Leah Feiger: So it’s a really good question actually, and it’s one that I’ve thought about for quite some time. I think if it’s not annoying, I want to read this quote from Scott Kupor, the director of OPM and the former managing partner at Andreessen Horowitz, to be clear, just to remind everyone where people are coming from in this current administration. He posted this on X late last month, and this was part of Reuter’s reporting. So he posts, “The truth is, DOGE may not have centralized leadership under USDS anymore, but the principles of DOGE remain alive and well, deregulation, eliminating fraud, waste and abuse, reshaping the federal workforce, et cetera, et cetera, et cetera.” Which is the exact same, the thing that they’ve been saying this entire time, but it’s all smoke and mirrors, right? It’s like, oh no, no, well, DOGE doesn’t exactly exist anymore. There’s no Elon Musk character leading it, which Elon Musk himself said on the podcast with Joe Rogan last month as well. He’s like, “Yeah, once I left, they weren’t able to pick on anyone, but don’t worry, DOGE is still there.” So it feels wild to watch people fall for this and go like, “DOGE is gone now.” And I’m like, they’re literally telling us that it’s not.

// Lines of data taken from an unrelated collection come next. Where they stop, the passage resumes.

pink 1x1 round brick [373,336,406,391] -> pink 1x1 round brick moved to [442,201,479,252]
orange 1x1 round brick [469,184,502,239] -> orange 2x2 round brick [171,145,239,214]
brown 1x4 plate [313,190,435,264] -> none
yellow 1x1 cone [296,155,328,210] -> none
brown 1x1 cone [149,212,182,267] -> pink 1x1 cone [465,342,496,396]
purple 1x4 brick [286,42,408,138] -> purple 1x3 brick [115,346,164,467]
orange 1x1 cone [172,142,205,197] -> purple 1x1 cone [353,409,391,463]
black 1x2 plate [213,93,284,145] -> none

Zoë Schiffer: I think one thing that does feel honestly true is that it is harder and harder to differentiate where DOGE stops and the Trump administration begins because they have infiltrated so many different parts of government and the DOGE ethos, what you’re talking about, deregulation, cost cuttings, zero-based budgeting, those have really become kind of table stakes for the admin, right?

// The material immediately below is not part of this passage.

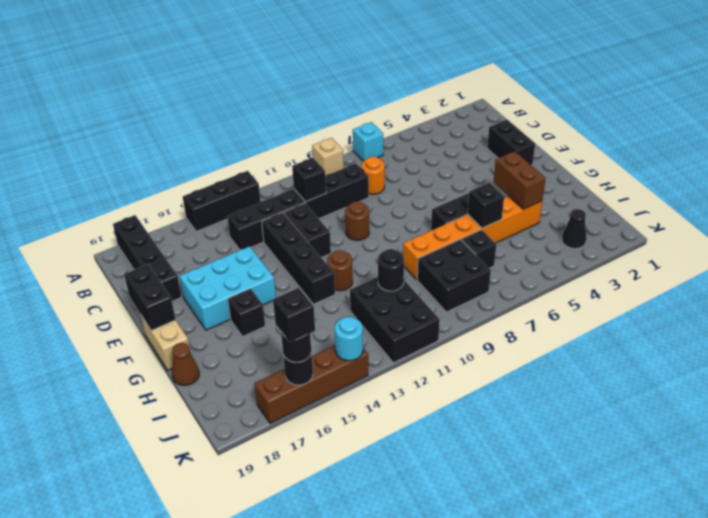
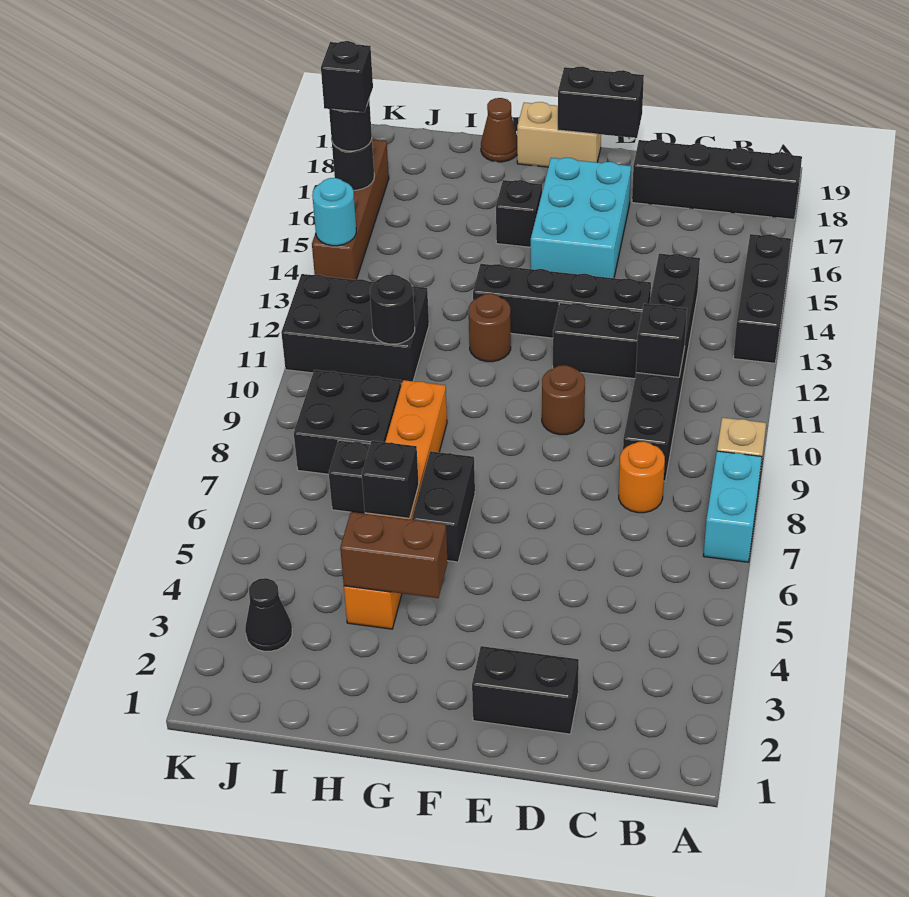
cyan 1x1 brick [353,122,383,161] -> cyan 1x2 brick [703,451,762,562]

Leah Feiger: I think that’s such a good point. And honestly, by the end of Elon Musk’s reign, something that kept coming up wasn’t necessarily that the Trump administration didn’t agree with DOGE’s ethos at all. It was that they didn’t really agree with how Musk was going about it. They didn’t like that he was stepping on Treasury Secretary Scott Bessent and having fights outside of the Oval Office. That was bad optics and that also wasn’t helping the Trump administration even look like they were on top of it.